Así como no recuerdo cuándo fue que comencé a asistir a esos sitios, tampoco recupero con precisión cómo fue que imperceptiblemente me fui alejando de ellos. De manera personal puedo aceptar una variación en mis gustos lectores y una menor disposición a la espontaneidad o sorpresa de lo que me puedo encontrar ahí y, también, cierta transformación en mi relación con el libro, no como signo de lo cultural, sino como objeto y las dificultades que implica su preservación. Eso me ha llevado a comenzar un lento, pero necesario, proceso de desapego de algunos títulos y autores que he decidido dar en adopción para que encuentren y nutran a otros individuos que gusten de la noble y leal vocación de ser lectores de oficio sin más beneficio que el placer, lectores nuevos para mis libros viejos que en las letras de otros siguen encontrando maneras diferentes para comprender el mundo.

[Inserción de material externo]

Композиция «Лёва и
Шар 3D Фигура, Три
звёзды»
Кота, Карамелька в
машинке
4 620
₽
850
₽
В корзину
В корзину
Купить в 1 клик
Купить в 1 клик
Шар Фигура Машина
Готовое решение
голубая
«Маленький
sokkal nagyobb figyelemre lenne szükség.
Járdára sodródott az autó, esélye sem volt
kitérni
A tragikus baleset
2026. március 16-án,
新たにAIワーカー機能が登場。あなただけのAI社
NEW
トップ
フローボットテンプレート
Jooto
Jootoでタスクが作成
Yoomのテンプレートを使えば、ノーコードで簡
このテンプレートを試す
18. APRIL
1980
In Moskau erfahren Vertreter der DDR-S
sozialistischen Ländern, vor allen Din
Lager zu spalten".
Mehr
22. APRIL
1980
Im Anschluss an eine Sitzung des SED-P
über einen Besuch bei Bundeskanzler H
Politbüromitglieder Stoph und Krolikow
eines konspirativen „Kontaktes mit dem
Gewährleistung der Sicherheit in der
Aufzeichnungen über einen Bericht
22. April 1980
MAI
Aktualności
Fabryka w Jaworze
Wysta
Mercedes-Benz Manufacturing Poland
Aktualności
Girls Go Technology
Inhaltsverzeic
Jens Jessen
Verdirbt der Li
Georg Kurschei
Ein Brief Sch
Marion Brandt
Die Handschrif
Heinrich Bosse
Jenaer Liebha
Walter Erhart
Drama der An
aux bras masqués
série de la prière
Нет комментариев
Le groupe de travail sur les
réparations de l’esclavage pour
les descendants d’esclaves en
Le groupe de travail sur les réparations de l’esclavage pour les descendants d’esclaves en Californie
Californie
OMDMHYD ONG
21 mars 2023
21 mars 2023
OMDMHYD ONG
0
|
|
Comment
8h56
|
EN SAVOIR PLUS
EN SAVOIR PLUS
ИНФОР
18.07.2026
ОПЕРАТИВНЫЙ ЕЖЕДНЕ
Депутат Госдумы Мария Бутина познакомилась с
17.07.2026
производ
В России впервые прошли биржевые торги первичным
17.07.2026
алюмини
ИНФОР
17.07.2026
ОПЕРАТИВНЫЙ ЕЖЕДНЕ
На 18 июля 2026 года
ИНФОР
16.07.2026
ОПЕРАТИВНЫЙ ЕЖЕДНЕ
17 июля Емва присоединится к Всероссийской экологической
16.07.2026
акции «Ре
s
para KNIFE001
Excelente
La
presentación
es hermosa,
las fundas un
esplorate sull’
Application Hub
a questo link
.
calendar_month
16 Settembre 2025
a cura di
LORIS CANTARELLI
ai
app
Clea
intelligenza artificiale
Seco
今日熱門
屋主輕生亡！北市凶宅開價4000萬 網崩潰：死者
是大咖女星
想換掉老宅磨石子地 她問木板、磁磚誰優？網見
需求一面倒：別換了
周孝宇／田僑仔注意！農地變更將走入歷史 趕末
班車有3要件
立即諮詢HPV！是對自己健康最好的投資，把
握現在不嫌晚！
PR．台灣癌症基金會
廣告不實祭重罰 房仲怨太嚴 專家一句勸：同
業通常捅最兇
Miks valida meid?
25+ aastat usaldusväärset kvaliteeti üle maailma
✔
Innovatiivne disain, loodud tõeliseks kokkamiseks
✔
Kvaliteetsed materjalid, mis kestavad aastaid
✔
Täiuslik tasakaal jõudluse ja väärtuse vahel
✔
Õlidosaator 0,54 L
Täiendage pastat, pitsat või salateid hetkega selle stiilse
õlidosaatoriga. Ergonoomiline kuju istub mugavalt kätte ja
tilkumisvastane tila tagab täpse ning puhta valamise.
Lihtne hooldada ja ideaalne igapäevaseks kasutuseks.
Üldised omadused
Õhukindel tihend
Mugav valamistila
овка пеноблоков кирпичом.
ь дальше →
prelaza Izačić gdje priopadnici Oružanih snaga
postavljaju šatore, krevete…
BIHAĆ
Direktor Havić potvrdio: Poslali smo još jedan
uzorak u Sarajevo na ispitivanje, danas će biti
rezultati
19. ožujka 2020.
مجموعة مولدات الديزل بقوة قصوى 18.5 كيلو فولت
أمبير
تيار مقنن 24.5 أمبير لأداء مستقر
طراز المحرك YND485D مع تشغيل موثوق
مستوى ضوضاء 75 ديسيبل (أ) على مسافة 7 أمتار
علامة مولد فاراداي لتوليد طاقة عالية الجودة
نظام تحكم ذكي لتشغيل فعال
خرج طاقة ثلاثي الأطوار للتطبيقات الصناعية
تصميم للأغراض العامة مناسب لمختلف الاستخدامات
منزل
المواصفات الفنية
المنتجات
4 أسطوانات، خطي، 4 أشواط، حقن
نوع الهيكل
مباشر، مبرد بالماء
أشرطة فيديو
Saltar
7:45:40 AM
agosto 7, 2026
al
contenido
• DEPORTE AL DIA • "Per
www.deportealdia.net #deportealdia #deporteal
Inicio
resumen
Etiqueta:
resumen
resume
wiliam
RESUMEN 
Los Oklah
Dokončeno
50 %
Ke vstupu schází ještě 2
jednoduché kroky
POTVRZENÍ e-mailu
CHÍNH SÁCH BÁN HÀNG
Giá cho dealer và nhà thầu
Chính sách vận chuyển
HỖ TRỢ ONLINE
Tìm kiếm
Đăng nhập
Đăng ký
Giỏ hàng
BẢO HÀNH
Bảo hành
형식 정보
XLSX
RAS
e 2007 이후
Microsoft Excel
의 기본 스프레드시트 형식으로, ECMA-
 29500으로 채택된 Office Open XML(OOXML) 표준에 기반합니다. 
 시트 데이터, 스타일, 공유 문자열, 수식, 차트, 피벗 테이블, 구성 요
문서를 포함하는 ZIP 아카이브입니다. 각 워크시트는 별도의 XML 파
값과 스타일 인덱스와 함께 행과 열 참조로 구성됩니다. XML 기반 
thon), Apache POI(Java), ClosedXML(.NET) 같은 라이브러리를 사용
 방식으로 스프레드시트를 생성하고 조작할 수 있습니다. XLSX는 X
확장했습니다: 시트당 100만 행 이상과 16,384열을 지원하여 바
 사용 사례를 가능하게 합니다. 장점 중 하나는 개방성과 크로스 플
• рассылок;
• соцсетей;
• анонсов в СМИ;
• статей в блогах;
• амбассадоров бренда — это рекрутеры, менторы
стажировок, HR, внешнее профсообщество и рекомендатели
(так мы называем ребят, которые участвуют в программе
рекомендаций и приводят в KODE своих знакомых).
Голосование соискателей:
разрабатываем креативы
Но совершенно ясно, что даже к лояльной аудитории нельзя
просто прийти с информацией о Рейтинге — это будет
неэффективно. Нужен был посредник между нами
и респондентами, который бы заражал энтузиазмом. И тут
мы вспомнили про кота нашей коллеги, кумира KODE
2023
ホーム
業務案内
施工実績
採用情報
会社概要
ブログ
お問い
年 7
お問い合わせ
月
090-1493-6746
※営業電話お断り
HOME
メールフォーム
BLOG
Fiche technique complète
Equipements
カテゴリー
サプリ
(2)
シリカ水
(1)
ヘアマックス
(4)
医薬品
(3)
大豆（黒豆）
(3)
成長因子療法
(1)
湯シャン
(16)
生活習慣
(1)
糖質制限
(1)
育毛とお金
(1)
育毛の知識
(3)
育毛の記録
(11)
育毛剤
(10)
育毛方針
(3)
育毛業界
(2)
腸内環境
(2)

Termino esta columna sin respuesta para la pregunta inicial y no sé si alguna vez lo recuerde. ¿Acaso importa? Hoy fui a una librería de viejo, intercambié 60 libros con visa y pasaporte para salir de mis libreros y encontrar nuevos horizontes, otros ojos y, ¿por qué no?, mejores rutas para su itinerante vida y a cambio elegí dos pequeños libros, de menos de cien hojas y, créanme o no, siento que he hecho uno de los mejores trueques de mi vida, porque como ya lo dijo Virginia Woolf, “los libros de segunda mano son libros salvajes, libros sin hogar (…) poseen un encanto del que carecen los volúmenes domesticados de la biblioteca”. Mientras tanto sigue el reacomodo infinito de los libreros personales en la utopía de que algún día tendrán orden y acomodo definitivo. Utopía al fin y al cabo.